Friday, Sept. 30, marks not only the National Day for Truth and Reconciliation, but will also see the launch of an expanded second edition of Celia Haig-Brown’s comprehensive book on residential schools, Resistance and Renewal, published in 1988. It was the first book published on residential schools in Canada.
In an expanded second edition, Tsqelmucwilc: The Kamloops Indian Residential School — Resistance and a Reckoning, Haig-Brown and co-authors Randy Fred and Garry Gottfriedson revisit work with new essays from survivors and their families.
Haig-Brown said Tsqelmucwilc (pronounced cha-Cal-mux-weel), which translates to “We return to being human,” is a testament to Indigenous healing and renewal as much as it is a history of Kamloops Indian Residential School.
"I really think it’s important that we understand what occurred in residential schools across Canada and how complicit the government and the Church and, therefore, the Canadian people were in those initiatives.”
“The most important part for me, is the strength of the survivors — the people who tell the stories in the text and who managed to find their way through some of the horrors, some of the education that happened, to come out the other side as strong Indigenous Secwépemc people,” Celia Haig-Brown said.
Haig-Brown said the new book is a re-examination of her masters thesis, published in 1988, having sold 16,000 copies across Canada.
The book is used in libraries and in courses at high schools and universities. Haig-Brown said she is hoping “this one [book], which really takes that text and brings it up-to-date, will be also attractive for people working to indigenize curriculum.”
As many people will be donning orange shirts and Indigenous-related clothing on National Day for Truth and Reconciliation, KTW asked Haig-Brown her thoughts on the growing problem Indigenous artists are facing with theft and unauthorized use of their artwork or logos.
She said she looks at appropriation in two different ways — and one is cultural theft.
“That is intolerable,” Haig-Brown said. “I just find it horrendous that that is being done.
“The whole ‘pretend Indians’ situation is appalling. There’s people who are trying to take advantage of what is finally being done to give some justice to what’s happened to Indigenous people in Canada.”
Haig-Brown added that appropriation has another meaning, which has to do with learning.
She believes Canadians must take the opportunity to learn from Indigenous knowledge.
As an instructor, one of Haig-Brown’s oft-repeated phrases in the classroom is, “I believe even white people can learn.”
She encourages people to acknowledge their teachers, to talk about how they know what they know, to indicate that they have not had the experience of being Indigenous, but they have learned from being with Indigenous people who have taken the time to teach them.
“That’s good,” Haig-Brown said. “But you have to acknowledge the teachers. You have to be very clear about the position that you’re speaking from.”

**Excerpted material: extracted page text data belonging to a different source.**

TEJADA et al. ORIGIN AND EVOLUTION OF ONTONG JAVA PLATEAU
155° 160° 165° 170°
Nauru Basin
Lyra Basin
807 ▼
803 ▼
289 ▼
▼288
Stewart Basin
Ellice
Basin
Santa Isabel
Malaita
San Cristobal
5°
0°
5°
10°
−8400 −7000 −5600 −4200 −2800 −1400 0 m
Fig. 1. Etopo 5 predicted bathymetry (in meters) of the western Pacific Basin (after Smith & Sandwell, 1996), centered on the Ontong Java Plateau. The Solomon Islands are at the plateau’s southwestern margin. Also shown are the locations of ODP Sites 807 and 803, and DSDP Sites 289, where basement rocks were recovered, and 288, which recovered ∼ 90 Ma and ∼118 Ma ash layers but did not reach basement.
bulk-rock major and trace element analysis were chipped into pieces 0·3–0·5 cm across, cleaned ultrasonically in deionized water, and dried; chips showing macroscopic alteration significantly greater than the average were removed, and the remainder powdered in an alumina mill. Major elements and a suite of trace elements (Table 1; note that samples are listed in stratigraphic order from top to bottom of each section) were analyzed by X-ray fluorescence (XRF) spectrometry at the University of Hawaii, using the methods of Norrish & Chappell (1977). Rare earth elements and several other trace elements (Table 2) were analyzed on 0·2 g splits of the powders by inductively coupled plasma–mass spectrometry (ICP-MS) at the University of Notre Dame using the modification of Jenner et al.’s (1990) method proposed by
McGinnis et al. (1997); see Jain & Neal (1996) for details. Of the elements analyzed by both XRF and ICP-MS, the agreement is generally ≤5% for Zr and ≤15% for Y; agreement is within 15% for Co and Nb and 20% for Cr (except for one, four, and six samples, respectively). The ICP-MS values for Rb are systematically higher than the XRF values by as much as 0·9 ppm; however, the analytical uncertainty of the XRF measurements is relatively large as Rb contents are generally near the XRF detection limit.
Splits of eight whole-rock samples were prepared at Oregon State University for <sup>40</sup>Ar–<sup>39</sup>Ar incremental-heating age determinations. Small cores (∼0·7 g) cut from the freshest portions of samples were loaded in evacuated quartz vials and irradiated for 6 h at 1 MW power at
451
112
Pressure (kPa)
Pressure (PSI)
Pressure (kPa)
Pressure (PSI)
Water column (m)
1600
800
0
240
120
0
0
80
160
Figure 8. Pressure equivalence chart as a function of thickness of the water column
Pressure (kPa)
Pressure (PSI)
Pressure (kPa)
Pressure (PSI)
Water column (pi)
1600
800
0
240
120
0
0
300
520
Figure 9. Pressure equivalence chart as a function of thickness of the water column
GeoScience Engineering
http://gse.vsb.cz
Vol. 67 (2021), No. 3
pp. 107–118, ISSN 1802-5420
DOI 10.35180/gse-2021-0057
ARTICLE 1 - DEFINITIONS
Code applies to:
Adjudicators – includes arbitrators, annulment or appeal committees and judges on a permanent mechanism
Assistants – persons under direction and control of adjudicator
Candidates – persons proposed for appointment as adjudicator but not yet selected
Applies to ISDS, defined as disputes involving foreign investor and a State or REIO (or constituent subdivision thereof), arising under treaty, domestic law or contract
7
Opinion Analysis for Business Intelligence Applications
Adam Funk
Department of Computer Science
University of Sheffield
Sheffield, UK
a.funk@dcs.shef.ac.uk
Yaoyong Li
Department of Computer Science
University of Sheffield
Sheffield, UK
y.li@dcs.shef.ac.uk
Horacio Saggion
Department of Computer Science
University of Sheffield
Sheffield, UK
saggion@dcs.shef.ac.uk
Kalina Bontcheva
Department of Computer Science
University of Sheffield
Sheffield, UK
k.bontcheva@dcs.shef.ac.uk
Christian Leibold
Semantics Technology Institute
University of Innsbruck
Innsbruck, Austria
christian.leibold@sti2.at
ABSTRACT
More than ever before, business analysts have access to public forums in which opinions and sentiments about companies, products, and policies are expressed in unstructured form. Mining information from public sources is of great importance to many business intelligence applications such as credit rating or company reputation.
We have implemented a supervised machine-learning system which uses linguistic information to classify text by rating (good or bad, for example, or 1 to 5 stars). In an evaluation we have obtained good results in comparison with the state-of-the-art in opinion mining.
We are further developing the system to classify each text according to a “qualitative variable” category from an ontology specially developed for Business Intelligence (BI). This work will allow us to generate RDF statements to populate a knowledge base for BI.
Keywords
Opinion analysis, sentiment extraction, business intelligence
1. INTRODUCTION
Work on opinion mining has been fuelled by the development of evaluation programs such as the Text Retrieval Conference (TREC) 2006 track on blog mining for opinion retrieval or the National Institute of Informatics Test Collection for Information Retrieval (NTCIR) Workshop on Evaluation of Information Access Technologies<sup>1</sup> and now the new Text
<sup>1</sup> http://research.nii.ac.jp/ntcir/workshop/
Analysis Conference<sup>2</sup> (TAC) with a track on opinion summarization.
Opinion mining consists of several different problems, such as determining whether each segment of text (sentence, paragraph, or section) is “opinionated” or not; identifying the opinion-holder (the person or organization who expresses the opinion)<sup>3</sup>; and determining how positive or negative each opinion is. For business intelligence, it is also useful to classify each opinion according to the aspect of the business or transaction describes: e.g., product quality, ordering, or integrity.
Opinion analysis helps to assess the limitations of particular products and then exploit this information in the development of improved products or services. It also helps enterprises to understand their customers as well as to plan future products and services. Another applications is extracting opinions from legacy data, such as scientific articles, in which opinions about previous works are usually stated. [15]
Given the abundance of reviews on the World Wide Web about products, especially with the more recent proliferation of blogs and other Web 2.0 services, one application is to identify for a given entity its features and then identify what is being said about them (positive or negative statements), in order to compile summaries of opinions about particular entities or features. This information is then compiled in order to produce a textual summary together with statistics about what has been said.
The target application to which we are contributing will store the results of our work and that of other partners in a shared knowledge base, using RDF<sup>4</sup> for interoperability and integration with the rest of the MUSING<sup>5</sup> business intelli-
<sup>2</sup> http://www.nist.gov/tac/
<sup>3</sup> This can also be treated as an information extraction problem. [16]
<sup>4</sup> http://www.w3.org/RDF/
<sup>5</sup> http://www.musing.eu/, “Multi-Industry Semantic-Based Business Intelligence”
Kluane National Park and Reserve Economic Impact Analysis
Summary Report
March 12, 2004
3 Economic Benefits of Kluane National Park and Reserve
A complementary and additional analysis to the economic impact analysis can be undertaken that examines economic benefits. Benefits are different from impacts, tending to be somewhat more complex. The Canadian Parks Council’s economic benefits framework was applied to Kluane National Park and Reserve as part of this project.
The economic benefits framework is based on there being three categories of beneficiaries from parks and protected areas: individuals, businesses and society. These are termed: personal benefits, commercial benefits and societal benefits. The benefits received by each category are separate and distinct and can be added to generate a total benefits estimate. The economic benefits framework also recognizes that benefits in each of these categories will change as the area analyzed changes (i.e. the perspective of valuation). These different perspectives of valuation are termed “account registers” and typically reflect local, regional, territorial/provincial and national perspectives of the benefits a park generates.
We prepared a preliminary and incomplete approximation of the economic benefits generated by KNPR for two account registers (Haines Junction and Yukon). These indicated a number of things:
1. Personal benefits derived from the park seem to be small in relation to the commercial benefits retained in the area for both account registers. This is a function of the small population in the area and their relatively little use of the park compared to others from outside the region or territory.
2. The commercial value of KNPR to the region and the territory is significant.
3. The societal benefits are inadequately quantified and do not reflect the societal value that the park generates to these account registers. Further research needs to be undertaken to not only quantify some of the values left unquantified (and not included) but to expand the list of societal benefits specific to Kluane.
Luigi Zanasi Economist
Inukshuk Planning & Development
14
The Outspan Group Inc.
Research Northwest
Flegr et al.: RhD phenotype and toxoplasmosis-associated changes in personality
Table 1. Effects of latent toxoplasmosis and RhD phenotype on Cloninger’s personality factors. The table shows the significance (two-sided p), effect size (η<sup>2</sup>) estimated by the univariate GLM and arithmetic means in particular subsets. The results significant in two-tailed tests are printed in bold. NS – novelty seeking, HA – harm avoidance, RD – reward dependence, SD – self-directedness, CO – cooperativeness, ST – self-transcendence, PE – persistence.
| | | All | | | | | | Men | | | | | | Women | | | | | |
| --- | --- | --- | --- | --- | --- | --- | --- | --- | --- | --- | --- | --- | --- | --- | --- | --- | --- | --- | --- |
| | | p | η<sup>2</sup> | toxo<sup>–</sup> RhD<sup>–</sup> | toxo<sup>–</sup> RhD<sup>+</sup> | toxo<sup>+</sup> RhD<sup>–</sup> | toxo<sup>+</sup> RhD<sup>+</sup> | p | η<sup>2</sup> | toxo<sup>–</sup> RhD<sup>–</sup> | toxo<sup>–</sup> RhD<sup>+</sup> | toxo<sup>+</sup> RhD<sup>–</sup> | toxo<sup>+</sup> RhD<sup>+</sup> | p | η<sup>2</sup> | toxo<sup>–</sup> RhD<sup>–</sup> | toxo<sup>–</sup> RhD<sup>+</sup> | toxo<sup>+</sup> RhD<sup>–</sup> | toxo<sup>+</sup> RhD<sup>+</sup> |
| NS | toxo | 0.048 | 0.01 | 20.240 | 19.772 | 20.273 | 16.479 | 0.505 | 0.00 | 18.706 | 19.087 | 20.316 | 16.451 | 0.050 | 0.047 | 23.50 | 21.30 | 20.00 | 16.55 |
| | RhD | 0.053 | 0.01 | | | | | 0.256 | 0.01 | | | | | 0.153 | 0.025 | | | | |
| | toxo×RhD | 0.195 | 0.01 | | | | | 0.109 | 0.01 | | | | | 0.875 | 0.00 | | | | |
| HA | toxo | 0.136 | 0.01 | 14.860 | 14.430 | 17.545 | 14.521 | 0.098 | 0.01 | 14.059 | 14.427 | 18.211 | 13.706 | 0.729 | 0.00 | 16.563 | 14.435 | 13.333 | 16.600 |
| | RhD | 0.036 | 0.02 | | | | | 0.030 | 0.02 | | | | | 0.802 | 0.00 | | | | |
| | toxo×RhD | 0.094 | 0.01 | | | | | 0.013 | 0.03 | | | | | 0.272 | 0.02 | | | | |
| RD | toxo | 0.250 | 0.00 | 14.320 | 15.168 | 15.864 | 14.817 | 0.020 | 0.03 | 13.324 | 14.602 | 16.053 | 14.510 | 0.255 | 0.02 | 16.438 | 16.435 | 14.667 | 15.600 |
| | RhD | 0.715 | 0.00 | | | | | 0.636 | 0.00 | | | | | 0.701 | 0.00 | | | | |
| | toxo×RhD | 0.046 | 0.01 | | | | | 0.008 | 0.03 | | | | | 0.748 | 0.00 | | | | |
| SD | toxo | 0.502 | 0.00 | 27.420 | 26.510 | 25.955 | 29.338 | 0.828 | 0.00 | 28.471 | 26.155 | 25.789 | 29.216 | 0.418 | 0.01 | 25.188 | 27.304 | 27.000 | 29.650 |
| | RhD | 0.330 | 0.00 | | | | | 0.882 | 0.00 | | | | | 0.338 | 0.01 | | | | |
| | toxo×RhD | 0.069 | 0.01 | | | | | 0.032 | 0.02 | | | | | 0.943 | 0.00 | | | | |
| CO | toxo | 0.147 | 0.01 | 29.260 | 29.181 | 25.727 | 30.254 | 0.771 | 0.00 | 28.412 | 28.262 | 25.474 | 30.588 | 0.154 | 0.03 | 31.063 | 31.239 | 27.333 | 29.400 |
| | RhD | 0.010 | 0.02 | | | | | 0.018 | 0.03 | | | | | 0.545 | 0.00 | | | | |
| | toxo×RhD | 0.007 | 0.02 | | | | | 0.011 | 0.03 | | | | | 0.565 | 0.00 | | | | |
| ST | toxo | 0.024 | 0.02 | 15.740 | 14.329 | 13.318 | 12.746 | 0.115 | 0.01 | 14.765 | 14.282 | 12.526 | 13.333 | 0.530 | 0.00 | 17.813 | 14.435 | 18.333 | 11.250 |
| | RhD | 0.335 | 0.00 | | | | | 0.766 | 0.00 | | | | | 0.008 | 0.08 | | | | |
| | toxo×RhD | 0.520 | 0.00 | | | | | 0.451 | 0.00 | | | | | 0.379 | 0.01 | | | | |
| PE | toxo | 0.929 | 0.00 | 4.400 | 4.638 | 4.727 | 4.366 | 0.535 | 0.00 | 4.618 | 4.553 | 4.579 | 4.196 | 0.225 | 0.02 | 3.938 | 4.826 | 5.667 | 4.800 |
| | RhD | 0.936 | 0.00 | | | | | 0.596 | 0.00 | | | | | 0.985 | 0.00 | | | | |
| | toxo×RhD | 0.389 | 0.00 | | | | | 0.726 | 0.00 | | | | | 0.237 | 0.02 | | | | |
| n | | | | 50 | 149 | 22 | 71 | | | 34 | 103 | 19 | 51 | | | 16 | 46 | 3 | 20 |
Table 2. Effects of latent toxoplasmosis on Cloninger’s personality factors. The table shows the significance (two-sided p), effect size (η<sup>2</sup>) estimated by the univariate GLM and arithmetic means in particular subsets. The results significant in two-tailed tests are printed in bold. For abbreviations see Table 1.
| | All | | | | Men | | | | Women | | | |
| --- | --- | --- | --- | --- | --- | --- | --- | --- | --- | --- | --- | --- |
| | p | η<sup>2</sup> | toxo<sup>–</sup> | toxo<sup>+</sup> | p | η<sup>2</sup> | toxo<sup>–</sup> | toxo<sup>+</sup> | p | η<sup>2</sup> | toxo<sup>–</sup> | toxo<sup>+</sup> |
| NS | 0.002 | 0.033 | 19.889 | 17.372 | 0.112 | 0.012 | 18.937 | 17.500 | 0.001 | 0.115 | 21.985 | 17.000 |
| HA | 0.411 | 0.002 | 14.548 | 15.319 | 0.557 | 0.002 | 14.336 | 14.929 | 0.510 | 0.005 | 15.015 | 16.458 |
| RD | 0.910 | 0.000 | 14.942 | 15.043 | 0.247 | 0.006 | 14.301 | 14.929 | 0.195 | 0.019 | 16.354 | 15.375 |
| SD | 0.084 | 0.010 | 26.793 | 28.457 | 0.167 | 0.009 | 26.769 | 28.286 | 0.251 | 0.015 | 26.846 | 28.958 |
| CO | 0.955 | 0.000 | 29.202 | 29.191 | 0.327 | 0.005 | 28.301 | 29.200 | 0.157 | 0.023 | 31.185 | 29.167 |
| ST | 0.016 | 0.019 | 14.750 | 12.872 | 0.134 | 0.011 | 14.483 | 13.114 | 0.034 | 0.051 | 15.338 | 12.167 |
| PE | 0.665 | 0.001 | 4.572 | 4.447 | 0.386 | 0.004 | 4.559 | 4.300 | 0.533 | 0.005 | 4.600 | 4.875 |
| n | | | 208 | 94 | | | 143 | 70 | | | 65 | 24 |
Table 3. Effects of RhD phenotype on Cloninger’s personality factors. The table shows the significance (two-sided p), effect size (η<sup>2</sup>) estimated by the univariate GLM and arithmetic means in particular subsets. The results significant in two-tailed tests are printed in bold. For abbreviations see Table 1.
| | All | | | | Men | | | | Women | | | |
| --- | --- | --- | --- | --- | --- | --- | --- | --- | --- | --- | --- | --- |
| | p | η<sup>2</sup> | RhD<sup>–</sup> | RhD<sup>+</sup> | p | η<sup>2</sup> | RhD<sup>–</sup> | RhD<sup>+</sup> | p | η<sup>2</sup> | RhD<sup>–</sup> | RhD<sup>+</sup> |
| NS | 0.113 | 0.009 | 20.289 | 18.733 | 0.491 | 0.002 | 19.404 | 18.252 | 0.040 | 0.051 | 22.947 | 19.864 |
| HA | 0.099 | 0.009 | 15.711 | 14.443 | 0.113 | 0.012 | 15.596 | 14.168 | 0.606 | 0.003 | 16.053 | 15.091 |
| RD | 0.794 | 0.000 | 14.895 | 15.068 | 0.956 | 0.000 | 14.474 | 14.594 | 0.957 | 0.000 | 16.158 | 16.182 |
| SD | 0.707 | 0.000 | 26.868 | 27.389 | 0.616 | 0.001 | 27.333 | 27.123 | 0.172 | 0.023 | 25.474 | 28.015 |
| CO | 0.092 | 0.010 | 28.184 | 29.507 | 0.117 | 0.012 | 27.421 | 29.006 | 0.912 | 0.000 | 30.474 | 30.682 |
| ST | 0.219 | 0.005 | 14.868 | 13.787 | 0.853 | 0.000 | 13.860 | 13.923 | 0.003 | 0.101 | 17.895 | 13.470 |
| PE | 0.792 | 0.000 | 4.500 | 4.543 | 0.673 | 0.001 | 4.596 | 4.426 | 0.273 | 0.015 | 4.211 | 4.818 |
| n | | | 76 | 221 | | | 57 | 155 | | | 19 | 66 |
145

Haig-Brown and other contributors will be at the book launch on Friday at the Kamloops Indian Residential School Monument, 330 Chief Alex Thomas Way, at 3 p.m.
“I find this event incredibly moving,” she said. “It brings sadness, but it also brings a celebration of persistence and strength of people.”
The free event is open to the public and authors will be on hand to welcome a conversation about the legacy of residential schools in Canada and the strength of the students and survivors who attended them.
Copies of the book will be available for purchase.
About the authors
Celia Haig-Brown is an educator now based in Ontario. Her published books include Resistance and Renewal: Surviving the Indian Residential School, Taking Control: Power and Contradiction in First Nations Adult Education and With Good Intentions: Euro-Canadian and Aboriginal Relations in Colonial Canada.
Garry Gottfriedson is a Secwépemc poet with 10 books to his credit. He is the Secwépemc cultural advisor to Thompson Rivers University.
Randy Fred is an elder of Tseshaht First Nation who survived nine years at the Alberni Indian Residential School. After a lifelong career in multimedia, he is the Nuu-Chah-Nulth elder at Vancouver Island University in Nanaimo.